El Al was one of Bernbach’s many Jewish accounts. While it wasn’t remarkable that they should have so many, what was remarkable was the way they handled their Jewishness. Far from hiding it, as Whitey Rubin of Levy’s had been inclined to do, DDB celebrated it, and wrote their ads in Borscht Belt idiom. A full page advert with a picture of Noah’s Ark made the point: ‘We’ve been in the travel business a long time’, a terrific example of how words can take off from the picture to make a further point.
While the Italians were infiltrating the art department, it’s difficult to overemphasise the role the Jewish writer and Jewish idiom played in the Creative Revolution. If you look at the roster of the artists, architects, designers, musicians and particularly writers who were illuminating the fifties, you’ll see an extraordinary percentage of Jews. It had its effect; the Yiddish vernacular and Jewish humour were creeping into the New Yorkers’ daily language. Few advertising agencies, dominated as they were by pallid WASP values or an incipient Anglophilia, had seemed to notice it, but as DDB’s doors were open to the immigrant and the Jew, the people who lived and breathed these things, it was only natural that it would end up in their work.
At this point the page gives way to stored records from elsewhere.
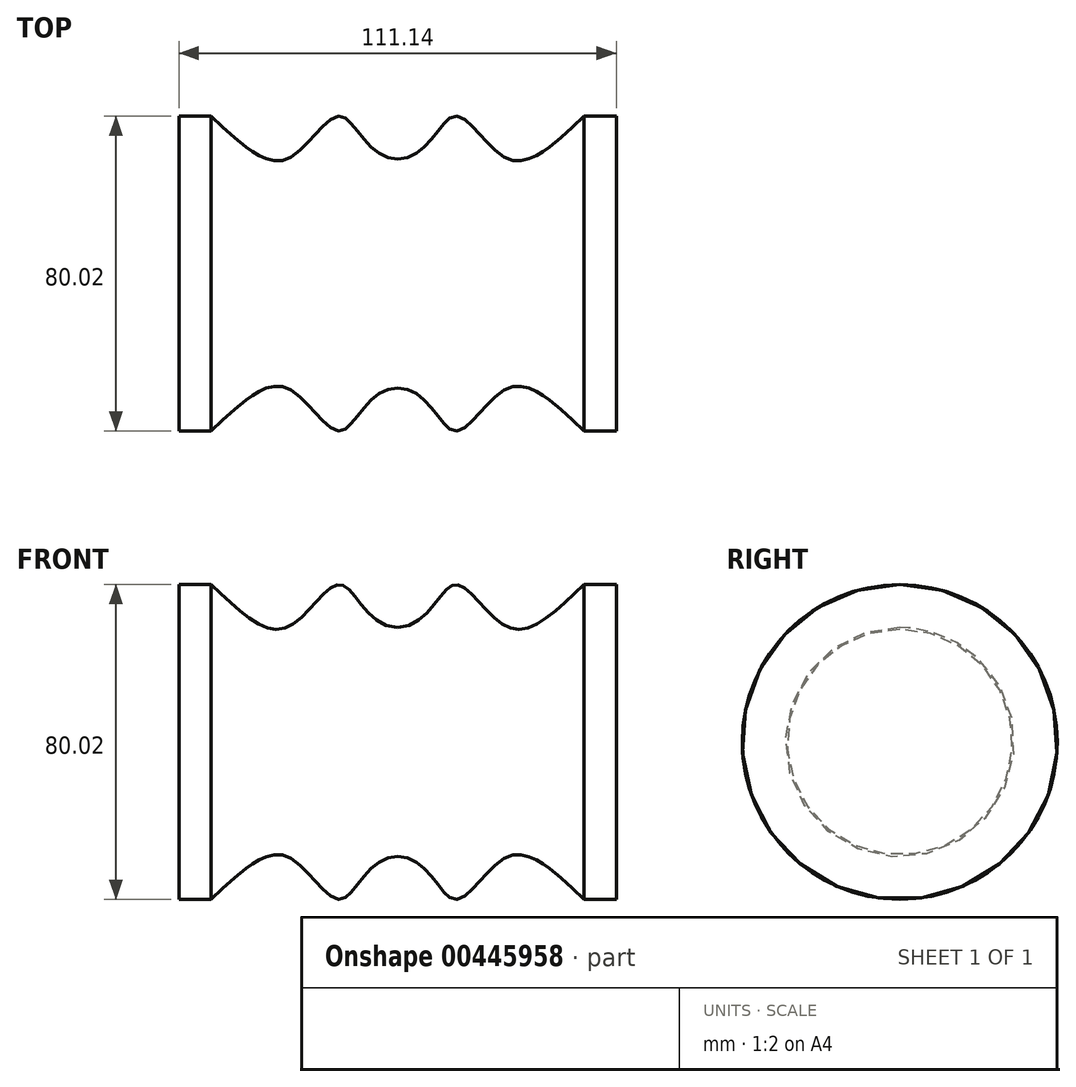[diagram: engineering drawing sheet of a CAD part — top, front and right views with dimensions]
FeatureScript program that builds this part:
annotation { "Feature Type Name" : "Feature", "Feature Type Description" : "" }
export const myFeature = defineFeature(function(context is Context, id is Id, definition is map)
    precondition{}
    {
        {
            var Q0;
            Q0=qCreatedBy(makeId("Top.planeOp"),FACE);
            var sketch = newSketch(context, id + "F0", { "sketchPlane" : qUnion([Q0])});
            skLineSegment(sketch, "E0", {"start": v(55.57, 0) * mm, "end": v(55.57, -40) * mm});
            skLineSegment(sketch, "E1", {"start": v(55.57, -40) * mm, "end": v(47.4, -40) * mm});
            skLineSegment(sketch, "E2", {"start": v(0, 66.91) * mm, "end": v(0, -54.64) * mm, "construction": true});
            skLineSegment(sketch, "E3", {"start": v(86.43, -29.08) * mm, "end": v(-109.85, -29.08) * mm, "construction": true});
            skLineSegment(sketch, "E4", {"start": v(78.11, -40) * mm, "end": v(-44.85, -40) * mm, "construction": true});
            skFitSpline(sketch, "E5", {"points": [v(47.4, -40) * mm, v(28.15, -29.08) * mm, v(14.56, -40) * mm, v(0, -29.08) * mm], "startDerivative": vector(-57.02, 53.48) * mm, "endDerivative": vector(-72.52, 0) * mm});
            skLineSegment(sketch, "E6", {"start": v(55.57, 0) * mm, "end": v(0, 0) * mm});
            skLineSegment(sketch, "E7.MirrorCS", {"start": v(-55.57, 0) * mm, "end": v(0, 0) * mm});
            skLineSegment(sketch, "E8.MirrorCS", {"start": v(-55.57, 0) * mm, "end": v(-55.57, -40) * mm});
            skLineSegment(sketch, "E9.MirrorCS", {"start": v(-55.57, -40) * mm, "end": v(-47.4, -40) * mm});
            skFitSpline(sketch, "E10.MirrorCS", {"points": [v(-47.4, -40) * mm, v(-28.15, -29.08) * mm, v(-14.56, -40) * mm, v(0, -29.08) * mm], "startDerivative": vector(57.02, 53.48) * mm, "endDerivative": vector(72.52, 0) * mm});
            skSolve(sketch);
        }
        {
            var Q0;
            Q0=makeQuery(id+"F0.imprint","IMPRINT",FACE,{"disambiguationData":[TD([[makeQuery(id+"F0.imprint","IMPRINT",EDGE,{"derivedFrom":sQuery(id+"F0.wireOp",EDGE,"E0")}),-1.0]])]});
            var Q1;
            Q1=sQuery(id+"F0.wireOp",EDGE,"E7.MirrorCS");
            revolve(context, id + "F1", {"surfaceOperationType" : NewSurfaceOperationType.NEW, "entities" : qUnion([Q0]), "axis" : qUnion([Q1]), "revolveType" : RevolveType.FULL});
        }
    });
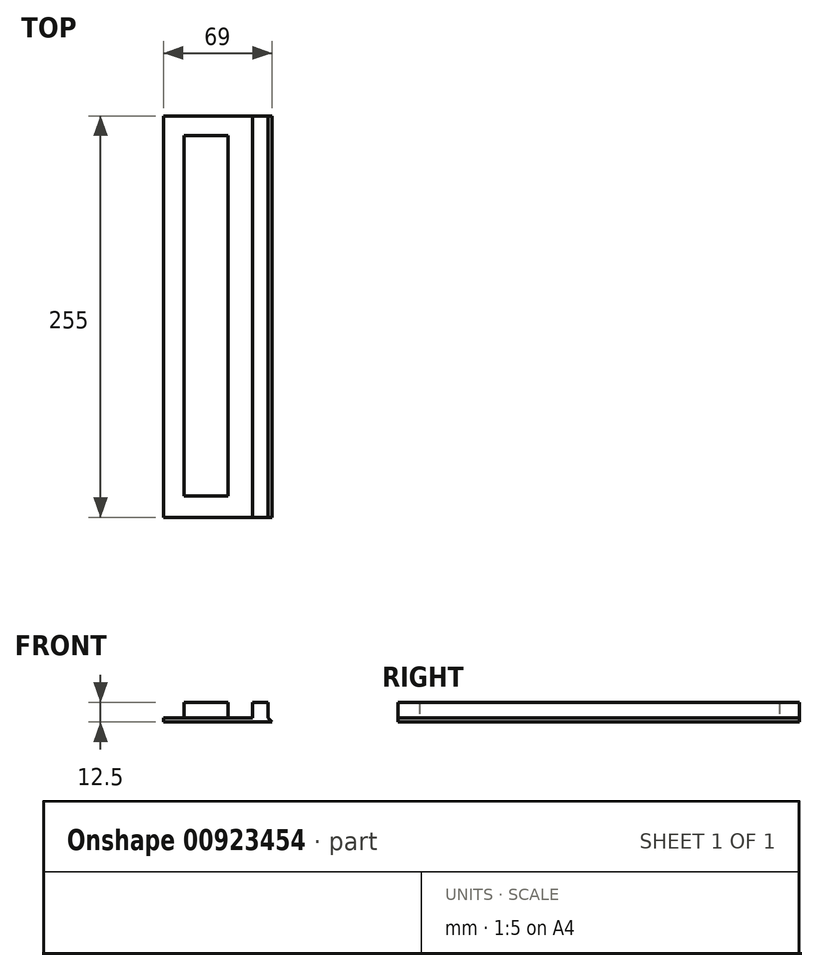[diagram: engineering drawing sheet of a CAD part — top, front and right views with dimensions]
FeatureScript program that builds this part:
annotation { "Feature Type Name" : "Feature", "Feature Type Description" : "" }
export const myFeature = defineFeature(function(context is Context, id is Id, definition is map)
    precondition{}
    {
        {
            var Q0;
            Q0=qCreatedBy(makeId("Top.planeOp"),FACE);
            var sketch = newSketch(context, id + "F0", { "sketchPlane" : qUnion([Q0])});
            skLineSegment(sketch, "E0.bottom", {"start": v(34.5, -127.5) * mm, "end": v(-34.5, -127.5) * mm});
            skLineSegment(sketch, "E0.top", {"start": v(34.5, 127.5) * mm, "end": v(-34.5, 127.5) * mm});
            skLineSegment(sketch, "E0.left", {"start": v(34.5, -127.5) * mm, "end": v(34.5, 127.5) * mm});
            skLineSegment(sketch, "E0.right", {"start": v(-34.5, -127.5) * mm, "end": v(-34.5, 127.5) * mm});
            skPoint(sketch, "E0.middle", {"position": v(0, 0) * mm});
            skSolve(sketch);
        }
        {
            var Q0;
            Q0=makeQuery(id+"F0.imprint","IMPRINT",FACE,{"disambiguationData":[TD([[makeQuery(id+"F0.imprint","IMPRINT",EDGE,{"derivedFrom":sQuery(id+"F0.wireOp",EDGE,"E0.bottom")}),-1.0]])]});
            extrude(context, id + "F1", {"entities" : qUnion([Q0]), "depth" : 2.5 * mm, "offsetDistance" : 25 * mm});
        }
        {
            var Q0;
            Q0=makeQuery(id+"F1.opExtrude","CAP_EDGE",EDGE,{"disambiguationData":[OSD([sQuery(id+"F0.wireOp",EDGE,"E0.left")])],"isStart":false});
            chamfer(context, id + "F2", {"entities" : qUnion([Q0]), "width" : 2.5 * mm, "tangentPropagation" : true});
        }
        {
            var Q0;
            Q0=makeQuery(id+"F1.opExtrude","CAP_FACE",FACE,{"disambiguationData":[OSD([sQuery(id+"F0.wireOp",EDGE,"E0.bottom"),sQuery(id+"F0.wireOp",EDGE,"E0.top"),sQuery(id+"F0.wireOp",EDGE,"E0.left"),sQuery(id+"F0.wireOp",EDGE,"E0.right")])],"isStart":false});
            var sketch = newSketch(context, id + "F3", { "sketchPlane" : qUnion([Q0])});
            skLineSegment(sketch, "E1.bottom", {"start": v(32, 127.5) * mm, "end": v(22, 127.5) * mm});
            skLineSegment(sketch, "E1.top", {"start": v(32, -127.5) * mm, "end": v(22, -127.5) * mm});
            skLineSegment(sketch, "E1.left", {"start": v(32, 127.5) * mm, "end": v(32, -127.5) * mm});
            skLineSegment(sketch, "E1.right", {"start": v(22, 127.5) * mm, "end": v(22, -127.5) * mm});
            skSolve(sketch);
        }
        {
            var Q0;
            Q0=makeQuery(id+"F3.imprint","IMPRINT",FACE,{"disambiguationData":[TD([[makeQuery(id+"F3.imprint","IMPRINT",EDGE,{"derivedFrom":sQuery(id+"F3.wireOp",EDGE,"E1.bottom")}),1.0]])]});
            extrude(context, id + "F4", {"entities" : qUnion([Q0]), "operationType" : NewBodyOperationType.ADD, "depth" : 10 * mm, "offsetDistance" : 25 * mm});
        }
        {
            var Q0;
            Q0=makeQuery(id+"F1.opExtrude","CAP_FACE",FACE,{"disambiguationData":[OSD([sQuery(id+"F0.wireOp",EDGE,"E0.bottom"),sQuery(id+"F0.wireOp",EDGE,"E0.top"),sQuery(id+"F0.wireOp",EDGE,"E0.left"),sQuery(id+"F0.wireOp",EDGE,"E0.right")])],"isStart":false});
            var sketch = newSketch(context, id + "F5", { "sketchPlane" : qUnion([Q0])});
            skLineSegment(sketch, "E2.bottom", {"start": v(-21.35, 114.86) * mm, "end": v(6.67, 114.86) * mm});
            skLineSegment(sketch, "E2.top", {"start": v(-21.35, -113.77) * mm, "end": v(6.67, -113.77) * mm});
            skLineSegment(sketch, "E2.left", {"start": v(-21.35, 114.86) * mm, "end": v(-21.35, -113.77) * mm});
            skLineSegment(sketch, "E2.right", {"start": v(6.67, 114.86) * mm, "end": v(6.67, -113.77) * mm});
            skSolve(sketch);
        }
        {
            var Q0;
            Q0=makeQuery(id+"F5.imprint","IMPRINT",FACE,{"disambiguationData":[TD([[makeQuery(id+"F5.imprint","IMPRINT",EDGE,{"derivedFrom":sQuery(id+"F5.wireOp",EDGE,"E2.bottom")}),-1.0]])]});
            extrude(context, id + "F6", {"entities" : qUnion([Q0]), "operationType" : NewBodyOperationType.ADD, "depth" : 10 * mm, "offsetDistance" : 25 * mm});
        }
    });
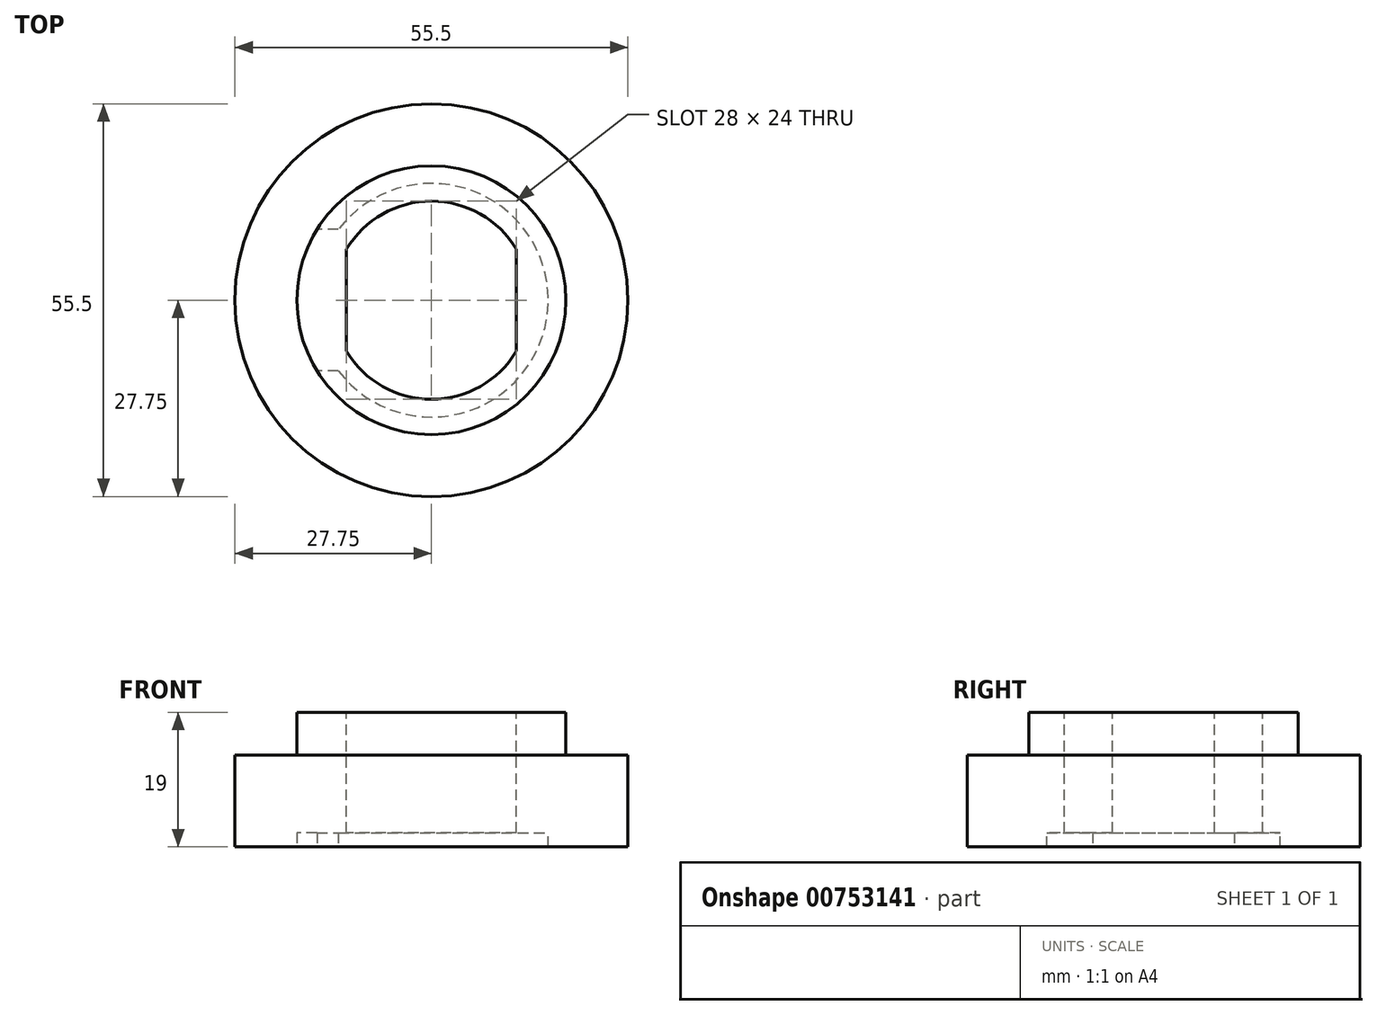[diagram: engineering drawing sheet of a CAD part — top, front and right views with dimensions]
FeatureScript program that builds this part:
annotation { "Feature Type Name" : "Feature", "Feature Type Description" : "" }
export const myFeature = defineFeature(function(context is Context, id is Id, definition is map)
    precondition{}
    {
        {
            var Q0;
            Q0=qCreatedBy(makeId("Front.planeOp"),FACE);
            var sketch = newSketch(context, id + "F0", { "sketchPlane" : qUnion([Q0])});
            skLineSegment(sketch, "E0", {"start": v(0, 25.58) * mm, "end": v(0, -23.97) * mm, "construction": true});
            skLineSegment(sketch, "E1", {"start": v(0, 0) * mm, "end": v(19, 0) * mm});
            skLineSegment(sketch, "E2", {"start": v(19, 0) * mm, "end": v(19, -6) * mm});
            skLineSegment(sketch, "E3", {"start": v(19, -6) * mm, "end": v(27.75, -6) * mm});
            skLineSegment(sketch, "E4", {"start": v(27.75, -6) * mm, "end": v(27.75, -19) * mm});
            skLineSegment(sketch, "E5", {"start": v(27.75, -19) * mm, "end": v(16.5, -19) * mm});
            skLineSegment(sketch, "E6", {"start": v(16.5, -19) * mm, "end": v(16.5, -17) * mm});
            skLineSegment(sketch, "E7", {"start": v(16.5, -17) * mm, "end": v(0, -17) * mm});
            skLineSegment(sketch, "E8", {"start": v(0, -17) * mm, "end": v(0, 0) * mm});
            skSolve(sketch);
        }
        {
            var Q0;
            Q0 = qSketchRegion(id + "F0", true);
            var Q1;
            Q1=sQuery(id+"F0.wireOp",EDGE,"E0");
            revolve(context, id + "F1", {"surfaceOperationType" : NewSurfaceOperationType.NEW, "entities" : qUnion([Q0]), "axis" : qUnion([Q1]), "revolveType" : RevolveType.FULL});
        }
        {
            var Q0;
            Q0=makeQuery(id+"F1.opRevolve","SWEPT_FACE",FACE,{"disambiguationData":[OSD([sQuery(id+"F0.wireOp",EDGE,"E1")])]});
            var sketch = newSketch(context, id + "F2", { "sketchPlane" : qUnion([Q0])});
            skArc(sketch, "E9", {"start": v(-12, -7.21) * mm, "mid": v(0, -14) * mm, "end": v(12, -7.21) * mm});
            skLineSegment(sketch, "E10", {"start": v(-12, 7.21) * mm, "end": v(-12, -7.21) * mm});
            skLineSegment(sketch, "E11", {"start": v(12, 7.21) * mm, "end": v(12, -7.21) * mm});
            skArc(sketch, "E12.trimOffspring", {"start": v(12, 7.21) * mm, "mid": v(0, 14) * mm, "end": v(-12, 7.21) * mm});
            skSolve(sketch);
        }
        {
            var Q0;
            Q0=makeQuery(id+"F2.imprint","IMPRINT",FACE,{"disambiguationData":[TD([[makeQuery(id+"F2.imprint","IMPRINT",EDGE,{"derivedFrom":sQuery(id+"F2.wireOp",EDGE,"E9")}),1.0]])]});
            extrude(context, id + "F3", {"entities" : qUnion([Q0]), "operationType" : NewBodyOperationType.REMOVE, "oppositeDirection" : true, "depth" : 25 * mm, "offsetDistance" : 25 * mm});
        }
        {
            var Q0;
            Q0=makeQuery(id+"F1.opRevolve","SWEPT_FACE",FACE,{"disambiguationData":[OSD([sQuery(id+"F0.wireOp",EDGE,"E5")])]});
            var sketch = newSketch(context, id + "F4", { "sketchPlane" : qUnion([Q0])});
            skArc(sketch, "E13", {"start": v(-16.16, 10) * mm, "mid": v(-19, 0) * mm, "end": v(-16.16, -10) * mm});
            skLineSegment(sketch, "E14", {"start": v(0, -10) * mm, "end": v(-16.16, -10) * mm});
            skLineSegment(sketch, "E15", {"start": v(0, 10) * mm, "end": v(-16.16, 10) * mm});
            skLineSegment(sketch, "E16", {"start": v(0, -10) * mm, "end": v(0, 10) * mm});
            skSolve(sketch);
        }
        {
            var Q0;
            {var subQ0=sQuery(id+"F4.wireOp",EDGE,"E13");Q0=makeQuery(id+"F4.imprint","IMPRINT",FACE,{"disambiguationData":[TD([[makeQuery(id+"F4.imprint","IMPRINT",EDGE,{"derivedFrom":subQ0}),1.0]])]});}
            var Q1;
            Q1=makeQuery(id+"F1.opRevolve","SWEPT_FACE",FACE,{"disambiguationData":[OSD([sQuery(id+"F0.wireOp",EDGE,"E7")])]});
            extrude(context, id + "F5", {"entities" : qUnion([Q0]), "operationType" : NewBodyOperationType.REMOVE, "endBound" : BoundingType.UP_TO_SURFACE, "oppositeDirection" : true, "depth" : 25 * mm, "endBoundEntityFace" : qUnion([Q1]), "offsetDistance" : 25 * mm});
        }
    });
SO ON THE VERY VERGE of the 1960s, from many and varied directions, apparently unrelated circumstances converge. We can connect them. In the world’s greatest modern city, a massive economic expansion creates a huge need for the raw product of the advertising business, the ads themselves. The audience for this outburst is a demographically younger, newly wealthy and curious American, on the edge of a consumer boom – and thoroughly tired of the advertising it’s been fed. A brand new medium is sweeping the country and revolutionising advertising practice, bringing with it opportunity and the chance to experiment.
The doors of a few agencies are being opened to a completely new breed of creative person, one who sees no value in looking back, and who demands to do things in a radically new way. The images and references that will influence their work crackle around in their heads, fizzing from one of the greatest cultural eruptions the world has seen.
In one agency, DDB, those same people are given greater autonomy and prestige, and a new way of working together, which not only overturns the nature of their output but doubles their influence within the business. This financially successful, creatively-led agency is no unproven flash in the pan; for ten years now it has been proving that research does not know everything and, as Bernbach recognised publicly, cannot be used to come up with ideas. That, as his agency had slowly been proving, is the job of these new creative people.
As these circumstances converged, intertwined, coalesced and reformed, it was time for those creative people to take control.